К тому времени даже самому бестолковому наблюдателю стало ясно, что Модель не годится в главнокомандующие. Для предотвращения вторжения в фатерланд требовался более опытный и проницательный человек. Оглядевшись в поисках подходящего на эту незавидную роль человека, Гитлер обнаружил, что запас высших офицеров заметно сократился. Талантливым командующим нельзя было доверять, а те, кто заслуживал доверия, не имели талантов. Виделся единственный выход из заколдованного круга: найти талантливого человека, которому хоть немного можно доверять. После того как вопрос был сформулирован, ответ напрашивался сам собой. Поступившись гордостью, Гитлер попросил фон Рундштедта вернуться на Западный фронт. Усталый старик, доказавший свою преданность режиму и даже не ведавший о заговоре 20 июля, скрепя сердце согласился. Он присутствовал на суде чести, когда судили армейских заговорщиков; по его словам, «это было необходимо армии». Похоже, подобные причины подтолкнули его к возвращению на фронт. Фельдмаршал Монтгомери, командующий 21-й группой армий, очень тонко и остроумно проанализировал возвращение фон Рундштедта на страницах «Интеллидженс ревью»:
«Поскольку фон Рундштедт никогда открыто не пренебрегал партией, политиканы не могли проигнорировать его компетентность (или репутацию). Если за время отставки состояние его здоровья улучшилось, то состояние армий ухудшилось значительно. Возвращение старой гвардии говорит об отчаянности ситуации, а поскольку старая гвардия мало что может изменить, то на нее можно возложить вину. Возвращение фон Рундштедта напоминает роль кавалерии в современной войне: «облагородить то, что иначе было бы вульгарной уличной дракой». Это повторное назначение интересно как демонстрация растерянности и отчаяния, однако (в отличие от кавалерии) оно не играет особой роли. Обязанности главнокомандующего на любом немецком театре военных действий свелись к обязанностям начальника штаба при Гитлере с риском отставки как за выполнение эксцентричных приказов, так и за неподчинение им. Как мы уже говорили, только Модель сумел найти оптимальное решение: не выполнять, не критиковать, но обещать».

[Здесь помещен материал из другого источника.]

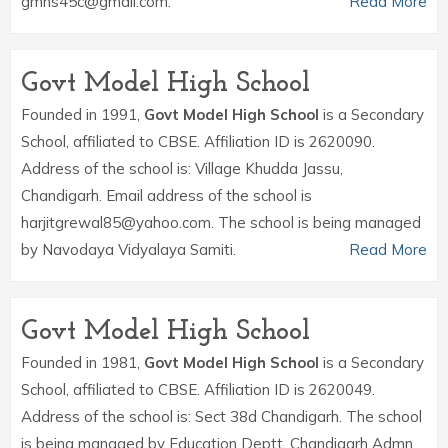
gmhs45c@gmail.com.
Read More
Govt Model High School
Founded in 1991,
Govt Model High School
is a Secondary
School, affiliated to CBSE. Affiliation ID is 2620090.
Address of the school is: Village Khudda Jassu,
Chandigarh. Email address of the school is
harjitgrewal85@yahoo.com. The school is being managed
by Navodaya Vidyalaya Samiti.
Read More
Govt Model High School
Founded in 1981,
Govt Model High School
is a Secondary
School, affiliated to CBSE. Affiliation ID is 2620049.
Address of the school is: Sect 38d Chandigarh. The school
is being managed by Education Deptt. Chandigarh Admn..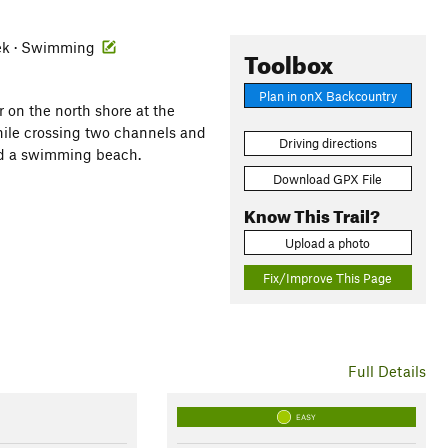
reek · Swimming
Toolbox
Plan in onX Backcountry
 on the north shore at the
while crossing two channels and
Driving directions
and a swimming beach.
Download GPX File
Know This Trail?
Upload a photo
Fix/Improve This Page
Full Details
EASY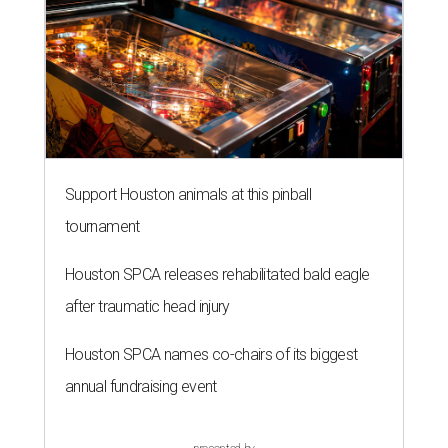
Support Houston animals at this pinball
tournament
Houston SPCA releases rehabilitated bald eagle
after traumatic head injury
Houston SPCA names co-chairs of its biggest
annual fundraising event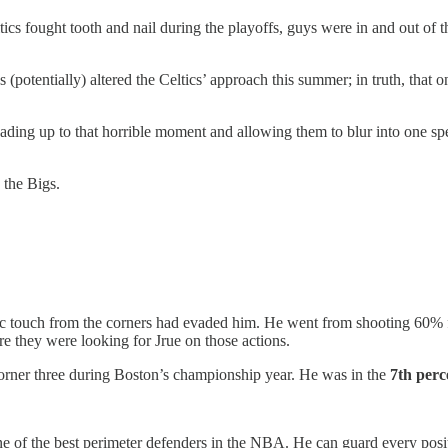
tics fought tooth and nail during the playoffs, guys were in and out of 
(potentially) altered the Celtics’ approach this summer; in truth, tha
ading up to that horrible moment and allowing them to blur into one sp
 the Bigs.
 touch from the corners had evaded him. He went from shooting 60% fr
re they were looking for Jrue on those actions.
 corner three during Boston’s championship year. He was in the
7th perc
one of the best perimeter defenders in the NBA. He can guard every pos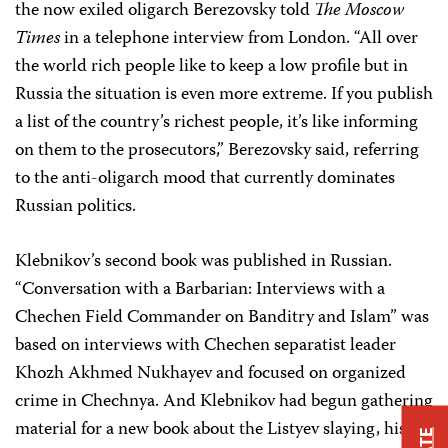
the now exiled oligarch Berezovsky told
The Moscow
Times
in a telephone interview from London. “All over
the world rich people like to keep a low profile but in
Russia the situation is even more extreme. If you publish
a list of the country’s richest people, it’s like informing
on them to the prosecutors,” Berezovsky said, referring
to the anti-oligarch mood that currently dominates
Russian politics.
Klebnikov’s second book was published in Russian.
“Conversation with a Barbarian: Interviews with a
Chechen Field Commander on Banditry and Islam” was
based on interviews with Chechen separatist leader
Khozh Akhmed Nukhayev and focused on organized
crime in Chechnya. And Klebnikov had begun gathering
material for a new book about the Listyev slaying, his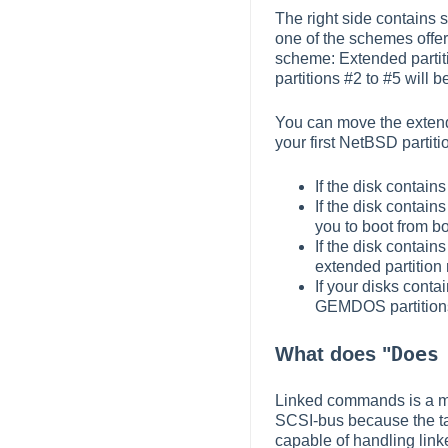
The right side contains s
one of the schemes offe
scheme: Extended partitio
partitions #2 to #5 will b
You can move the extende
your first NetBSD partiti
If the disk contai
If the disk contain
you to boot from 
If the disk contai
extended partition 
If your disks conta
GEMDOS partitions. 
Does
What does "
Linked commands is a me
SCSI-bus because the ta
capable of handling lin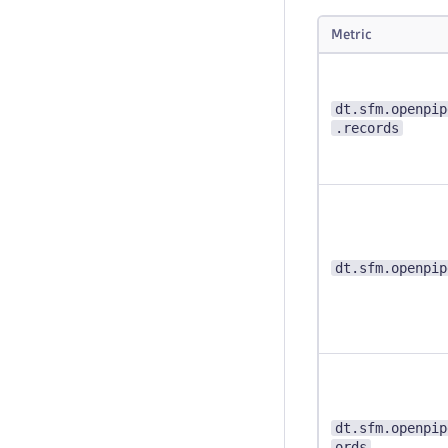
Metric
dt.sfm.openpip
.records
dt.sfm.openpip
dt.sfm.openpip
ords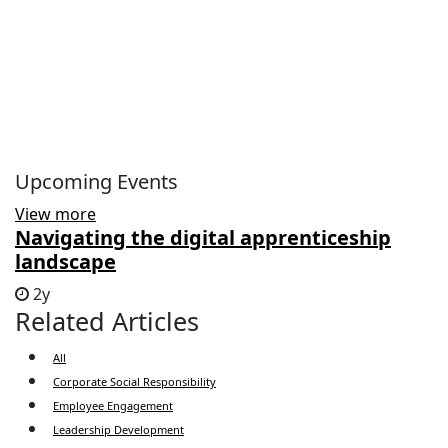
Upcoming Events
View more
Navigating the digital apprenticeship
landscape
2y
Related Articles
All
Corporate Social Responsibility
Employee Engagement
Leadership Development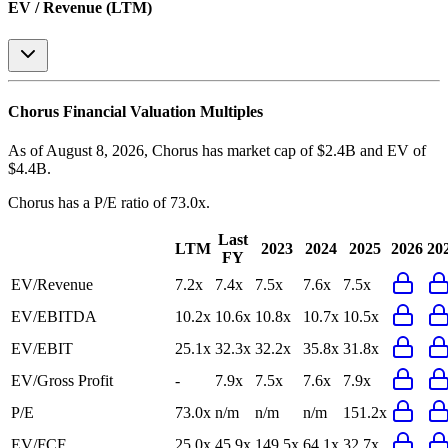
EV / Revenue (LTM)
Chorus
Financial Valuation Multiples
As of August 8, 2026, Chorus has market cap of $2.4B and EV of
$4.4B.
Chorus
has a P/E ratio of
73.0x
.
Last
LTM
2023
2024
2025
2026
20
FY
EV/Revenue
7.2x
7.4x
7.5x
7.6x
7.5x
EV/EBITDA
10.2x
10.6x
10.8x
10.7x
10.5x
EV/EBIT
25.1x
32.3x
32.2x
35.8x
31.8x
EV/Gross Profit
-
7.9x
7.5x
7.6x
7.9x
P/E
73.0x
n/m
n/m
n/m
151.2x
EV/FCF
25.0x
45.9x
149.5x
64.1x
32.7x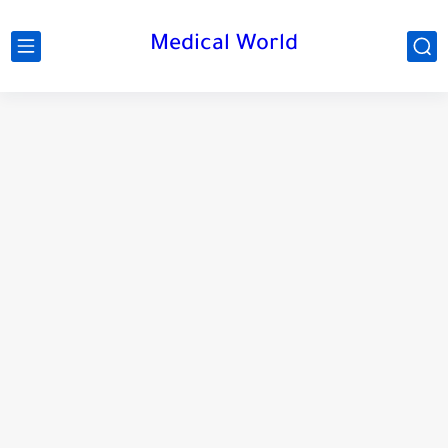
Medical World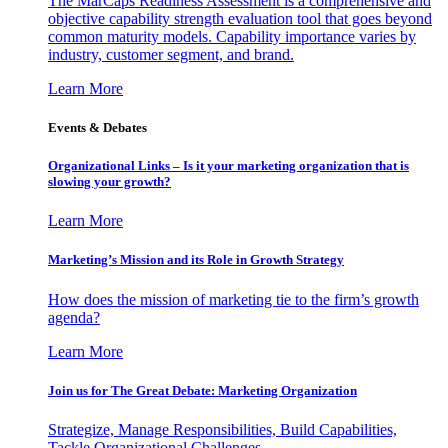
The MarCaps Readiness Assessment is a comprehensive and
objective capability strength evaluation tool that goes beyond
common maturity models. Capability importance varies by
industry, customer segment, and brand.
Learn More
Events & Debates
Organizational Links – Is it your marketing organization that is
slowing your growth?
Learn More
Marketing’s Mission and its Role in Growth Strategy
How does the mission of marketing tie to the firm’s growth
agenda?
Learn More
Join us for The Great Debate: Marketing Organization
Strategize, Manage Responsibilities, Build Capabilities,
Tackle Organizational Challenges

Самое эффектное и значительное наступление после форсирования Сены провела 2-я британская армия с плацдарма в Верноне. Менее чем за четыре дня ее танковые формирования в стремительном броске преодолели 250 миль и захватили Амьен, Аррас, Турне, Брюссель, Лувен и Антверпен. Неожиданное падение 4 сентября Антверпена с совершенно не поврежденным портом ошеломило союзных и немецких командующих. То, что этот огромный порт с колоссальной пропускной способностью, словно переспелый фрукт, упал в руки союзников, превзошло самые оптимистичные надежды союзных стратегов. Наслышанный о событиях во Франции и охваченный паникой гарнизон порта собрал вещички и исчез в неизвестном направлении, не потрудившись взорвать самую важную цель наступления.